[[ Excerpt provided, beginning ]]

In the present study, the high dietary FG did not cause adverse effects on egg quality. Haugh unit is an important index for evaluating freshness and protein quality of eggs. Our findings were similar with a study which showed that birds fed 40 mg/kg FG had no significant differences on haugh unit (Jiao et al., 2015), but were different with Yuan et al. (2014). The reason could be attributed to differences in chemical composition or the rate of protein turnover between cottonseed meal and soybean meal materials (He et al., 2015). Besides, FG may result in yolk discolouration based on a chemical combination of gossypol with ferric iron (Fe⁺³) released from yolk proteins (Kemmerer et al., 1966). This effect was more obvious in stored eggs (Phelps, 1966). In this study, yolk discolouration was not observed even the hens fed diet containing 170 mg/kg FG. Similar findings were also reported in previous publications (He et al., 2015; Wang, 2016). Wang (2016) reported that yolk discolouration was not recorded from hens fed diet containing 400 mg/kg FG during four weeks of experimental period. In addition, eggshell strength and eggshell thickness are two important indicators for eggshell quality. Eggshell strength ultimately affects the soundness of the shell. The weaker shelled eggs are more prone to have cracks and breakages following subsequent microbial contamination. This study showed no differences in eggshell strength and eggshell thickness among all the treatments, which were in accordance with the results of He et al. (2015).

The relative weight of immune organs can be used to evaluate the immune status. In this study, there was no significant difference in the spleen index, and also had no significance in indexes of liver, lung, kidney and heart (P > 0.05). Our findings were similar to the previous publication by Zhu et al. (2018), who reported the gossypol diet had no significant effects on liver index, spleen index and kidney index (P > 0.05).

Secretory IgA (slgA) is an acquired immune molecule, which can prevent harmful microorganisms from colonizing on the mucosa and then entering through the epithelium (Martin et al., 2017). In the present study, the content of sIgA in either jejunum or ileum mucosa was decreased dramatically when hens fed the diet containing FG in 120 mg/kg. Simultaneously, the content of TNF-α in ileum mucosa was increased by 16∼27% when hens were fed diet containing 70∼170 mg/kg FG. It is known that TNF-α is an important pro-inflammatory cytokine, and is a major tumourcidal effector of activating macrophage. The current result indicated that it tended to cause the inflammatory response when laying hens were fed diets containing FG higher than 70 mg/kg, and to damage the mucosal immune system when laying hens were fed diets containing FG higher than 120 mg/kg.

Autophagy is a stress reaction that arises when cells resist the undesirable external stimulus. The excessive autophagy impairs the morphology and functions of cells (Liu et al., 2018; Zhang et al., 2019). The ingestion of gossypol present in cottonseed and its products (cake and meal) may promote clinical poisoning of liver damage (Mena et al., 2004). In our study, acidophil bodies (also known as councilman bodies) were clearly illustrated in liver of hens fed diets containing FG over 70 mg/kg. Acidophil bodies are apoptotic hepatocytes, seen in a range of inflammatory, toxic and metabolic disorders, which are characterized as their shrunken size, dense eosinophilic cytoplasm and pyknotic nucleus (Alpert & Hart, 2016). Similarly, there is a similar report showing that chicks fed 400 mg/kg of gossypol had mild perivascular lymphoid aggregate formations and biliary hyperplasia in liver (Henry et al., 2001).

[[ Excerpt provided, end ]]

What you will do: Copy the passage on gossypol in laying hens between "Secretory IgA (slgA)" and "than 120 mg/kg.", inclusive, and replace "TNF-α" with "tumor necrosis factor-alpha" throughout. The rows that come next are separate material with no connection to the passage.

[[ Data under study, beginning ]]

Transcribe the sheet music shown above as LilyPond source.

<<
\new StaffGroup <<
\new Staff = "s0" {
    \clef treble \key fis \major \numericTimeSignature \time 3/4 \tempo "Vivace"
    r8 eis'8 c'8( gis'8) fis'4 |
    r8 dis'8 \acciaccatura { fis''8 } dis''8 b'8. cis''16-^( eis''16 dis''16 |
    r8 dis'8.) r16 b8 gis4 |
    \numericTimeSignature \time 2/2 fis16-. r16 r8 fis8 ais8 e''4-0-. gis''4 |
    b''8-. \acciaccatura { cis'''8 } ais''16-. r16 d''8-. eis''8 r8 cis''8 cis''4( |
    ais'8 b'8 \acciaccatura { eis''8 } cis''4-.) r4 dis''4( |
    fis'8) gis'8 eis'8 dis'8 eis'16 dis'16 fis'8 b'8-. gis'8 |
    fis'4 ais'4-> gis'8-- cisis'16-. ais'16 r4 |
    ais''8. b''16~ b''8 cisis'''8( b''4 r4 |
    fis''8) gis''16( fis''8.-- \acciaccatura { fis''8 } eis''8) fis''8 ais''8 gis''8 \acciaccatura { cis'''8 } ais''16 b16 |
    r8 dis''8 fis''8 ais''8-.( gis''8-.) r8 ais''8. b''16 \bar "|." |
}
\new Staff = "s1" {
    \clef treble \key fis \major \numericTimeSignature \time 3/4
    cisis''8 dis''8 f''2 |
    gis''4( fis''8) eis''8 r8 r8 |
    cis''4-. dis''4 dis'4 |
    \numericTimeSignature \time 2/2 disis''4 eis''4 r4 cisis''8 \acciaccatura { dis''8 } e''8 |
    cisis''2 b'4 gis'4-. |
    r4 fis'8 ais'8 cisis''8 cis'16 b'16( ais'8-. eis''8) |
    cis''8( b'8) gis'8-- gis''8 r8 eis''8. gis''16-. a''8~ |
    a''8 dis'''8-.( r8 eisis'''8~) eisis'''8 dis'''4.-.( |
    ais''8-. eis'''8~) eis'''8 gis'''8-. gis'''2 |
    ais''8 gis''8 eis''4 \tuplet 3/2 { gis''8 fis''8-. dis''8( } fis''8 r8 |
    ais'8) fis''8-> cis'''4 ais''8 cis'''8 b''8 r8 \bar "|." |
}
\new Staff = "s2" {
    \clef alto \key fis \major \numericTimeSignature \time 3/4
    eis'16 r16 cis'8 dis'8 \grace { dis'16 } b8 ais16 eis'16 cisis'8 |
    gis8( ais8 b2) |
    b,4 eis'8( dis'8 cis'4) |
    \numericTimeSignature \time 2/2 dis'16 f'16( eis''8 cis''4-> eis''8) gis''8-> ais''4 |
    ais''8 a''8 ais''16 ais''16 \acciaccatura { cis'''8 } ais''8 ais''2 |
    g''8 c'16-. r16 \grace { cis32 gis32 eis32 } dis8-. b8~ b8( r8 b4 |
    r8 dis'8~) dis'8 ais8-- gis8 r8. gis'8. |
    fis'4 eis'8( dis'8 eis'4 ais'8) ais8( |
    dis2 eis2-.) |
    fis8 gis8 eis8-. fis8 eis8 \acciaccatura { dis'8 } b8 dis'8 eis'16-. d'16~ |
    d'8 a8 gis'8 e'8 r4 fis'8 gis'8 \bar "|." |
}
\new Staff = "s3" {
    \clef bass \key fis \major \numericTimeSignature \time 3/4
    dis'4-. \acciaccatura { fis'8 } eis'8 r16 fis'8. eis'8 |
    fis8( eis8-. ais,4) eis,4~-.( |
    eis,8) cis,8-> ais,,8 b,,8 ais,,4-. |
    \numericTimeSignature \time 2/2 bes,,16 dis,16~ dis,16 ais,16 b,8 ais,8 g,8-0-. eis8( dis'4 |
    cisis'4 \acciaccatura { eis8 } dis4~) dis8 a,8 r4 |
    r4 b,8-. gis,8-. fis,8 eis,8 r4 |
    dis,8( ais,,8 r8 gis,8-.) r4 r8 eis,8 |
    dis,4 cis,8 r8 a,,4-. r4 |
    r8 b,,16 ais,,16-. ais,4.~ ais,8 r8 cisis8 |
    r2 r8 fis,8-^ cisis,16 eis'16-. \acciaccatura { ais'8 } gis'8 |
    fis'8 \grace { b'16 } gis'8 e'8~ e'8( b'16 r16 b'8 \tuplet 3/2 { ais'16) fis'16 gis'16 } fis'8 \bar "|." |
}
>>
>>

[[ Data under study, end ]]

Result for this exercise:
Secretory IgA (slgA) is an acquired immune molecule, which can prevent harmful microorganisms from colonizing on the mucosa and then entering through the epithelium (Martin et al., 2017). In the present study, the content of sIgA in either jejunum or ileum mucosa was decreased dramatically when hens fed the diet containing FG in 120 mg/kg. Simultaneously, the content of tumor necrosis factor-alpha in ileum mucosa was increased by 16∼27% when hens were fed diet containing 70∼170 mg/kg FG. It is known that tumor necrosis factor-alpha is an important pro-inflammatory cytokine, and is a major tumourcidal effector of activating macrophage. The current result indicated that it tended to cause the inflammatory response when laying hens were fed diets containing FG higher than 70 mg/kg, and to damage the mucosal immune system when laying hens were fed diets containing FG higher than 120 mg/kg.